Катя подумала-подумала и рассудила:

— Если я возьму, значит, мы в расчете, вы мне ничем не будете обязаны. Нет, так я не согласна. Я боюсь, понимаете, я ужасно боюсь физики! А она под занавес. Я могу вылететь, а у вас все будет в ажуре.

— О, как ты грубо судишь! Я обещаю тебе помочь, наша встреча с тобой не последняя. А конверт возьми.

— Мама будет возмущена, оскорблена и вообще! Если исключается Николай Викентьевич, то и Марина Семеновна исключается, вот так!

— Катя, пойми, операцию будет делать другой врач, она только оформит направление и договорится. Но договориться как раз не просто, риск очень большой, пять месяцев, уже плод шевелится. При таком сроке ни один специалист за просто так не станет рисковать. А для нас это вопрос жизни и смерти.

— Для меня тоже, и для всех нас. Мама волнуется, отец в больнице, Николай Викентьевич сам его консультировал. Ну что ему стоит слово сказать, тут ведь никакого риска? Из уважения к профессору Сиротинину для него все сделают.

— Катя, обойдемся без него, я тебе уже сказала. Но ты пойми другое — из одного уважения к профессору никто не согласится помочь его несчастной дочери. Слишком большой риск, и он должен оплачиваться. Делают за меньшую мзду, я знаю, но поскольку случай исключительный, я прошу тебя передать сумму более значительную, профессор не обеднеет. Возьми, прошу тебя!

Катя положила дипломат на колени, щелкнула замками, но не раскрыла, а на мгновенье оцепенела. Она представила себя на физике: ей попался трудный билет, а для нее они все трудные, увидела себя беспомощной заикой перед экзаменатором, а потом перед щитом с фамилиями тех, кто принят, себя она не нашла.

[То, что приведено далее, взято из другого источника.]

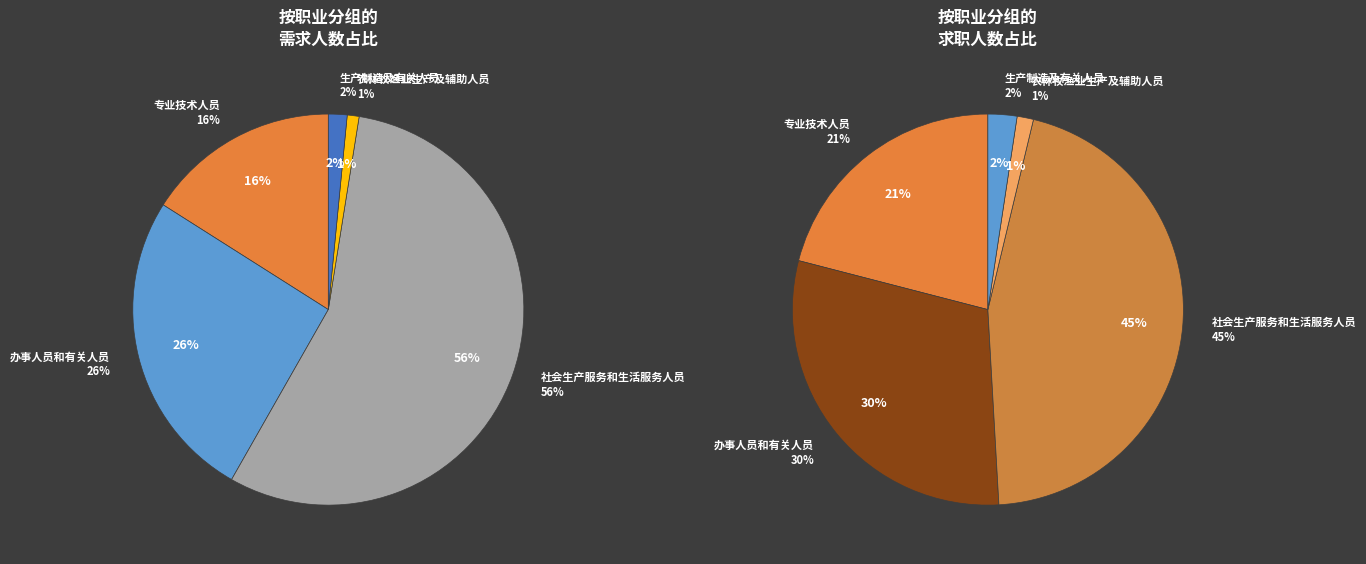

Which slice represents more than half of the pie?

社会生产服务和生活服务人员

Ее охватил озноб, как на краю черной пропасти.

— Елена Леонидовна, если я не поступлю, я обо всем расскажу профессору Сиротинину, — сказала Катя отчаянно и отважно. — Я вынуждена.

— О, какая ты! — глухо воскликнула Елена Леонидовна, лицо ее перекосилось. — Ты убьешь его.

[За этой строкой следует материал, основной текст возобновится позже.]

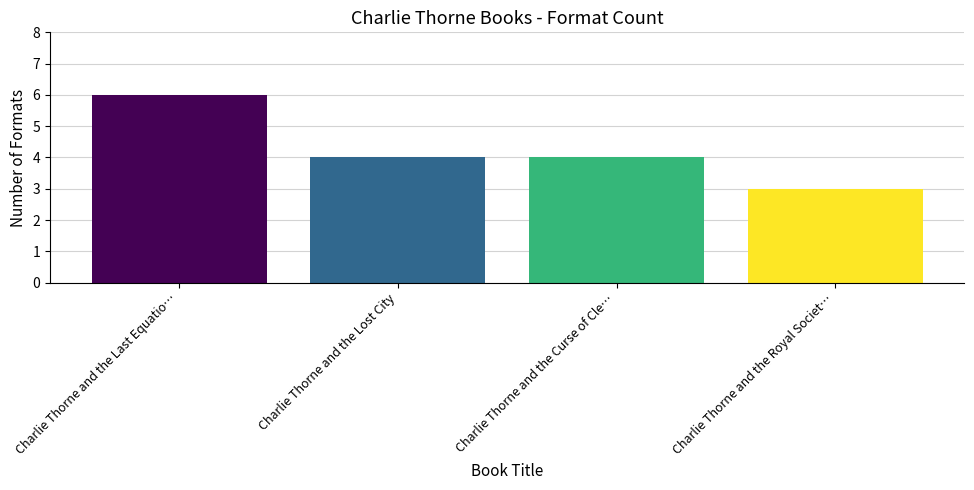

What is the difference between the values at Charlie Thorne and the Royal Societ… and Charlie Thorne and the Curse of Cle…?

1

— Мне тогда будет все равно, — упрямо и ровно проговорила Катя.

— Ты поступишь, — сказала Сиротинина, едва разжимая челюсти, не глядя на девушку, сама приоткрыла крышку дипломата, наверняка увидела желтую коробку в нем — ничего особенного, арабские духи всего-навсего, подарок маме ко дню рождения, — и положила рядом с коробкой белый конверт.